What am I making better here? I'm reminding everybody that a company whose whole success is rooted in exploiting a monopoly should not be trusted.


I kind of agree with you.

While I think Microsoft has been moving in a good direction since Nadella took over (I am sorry if I misspelled his name), it is worth keeping in mind the nasty - and at times downright criminal - business practices Microsoft used to get where it is today.

Just to be clear, I am hopeful that Microsoft's leadership has come to understand that in world with more iPhones and Android devices than PCs, their old tactics won't work any longer. But they still have a long way to go before I trust them.


Who exactly is it that you think is trusting Microsoft?


There needs to be a prize that goes to whoever uses this phrase first in a MS post.

You, sir, are a winner.


The prize is "+5 Insightful", and it's redeemable a decade ago on /.


Zing!


Like those old "first" comments on forum threads.


Man, the downvotes is hard in here.

In case everyone couldn't tell I think that the incessant posting of "embrace, extend, extinguish" are really childish so I replied childishly. Do we need a sarcasm tag?

EDIT: One day I will too be able to down-vote and then woe to you all. woe to you all. OH WHAT DOWN VOTES I WILL BRING!!!

EDIT EDIT: That's great advice friendly friend but I don't have enough karma to down-vote. Way to rub it in though...


> In case everyone couldn't tell I think that the incessant posting of "embrace, extend, extinguish" are really childish so I replied childishly. Do we need a sarcasm tag?

If you think a post is childish, downvote it and move on. If you respond in kind, expect to be downvoted. It doesn't make sense to decrease the signal-to-noise ratio in response to a post whose main problem is that it is decreasing the signal-to-noise ratio.


I don't have enough karma to downvote comments...but thanks for rubbing it in though. That's a beautiful tall horse your on by the way.

This particular comment got flagged, which is great. That being said, I can't count the number of times I've had someone reply to me with "Switch to Linux"...and I can't downvote that. Signal to noise?

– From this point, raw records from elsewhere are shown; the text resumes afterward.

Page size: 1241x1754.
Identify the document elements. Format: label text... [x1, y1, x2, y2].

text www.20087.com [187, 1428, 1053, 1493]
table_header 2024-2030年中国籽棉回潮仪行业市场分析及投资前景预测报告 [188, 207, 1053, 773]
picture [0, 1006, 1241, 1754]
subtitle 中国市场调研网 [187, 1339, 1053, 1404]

The rules are unevenly applied. For instance, a couple of weeks ago one of those "Isn't RMS Awesome!" posts came up. I expressed a sentiment that was counter to the glowing praise people where heaping on the guy's article. I wasn't rude, but I do disagree with the guys positions on somethings and expressed that. It started being downvoted immediately...I was close to 200 at that point so I actually wrote a BS set of pablum replies and they were upvoted so I regained the karma.

Its frustrating.


I can't count the number of times I've had someone reply to me with "Switch to Linux"...and I can't downvote that.

FWIW I don't think people are allowed to downvote replies to their posts. At least I can't, maybe I could after getting even more karma?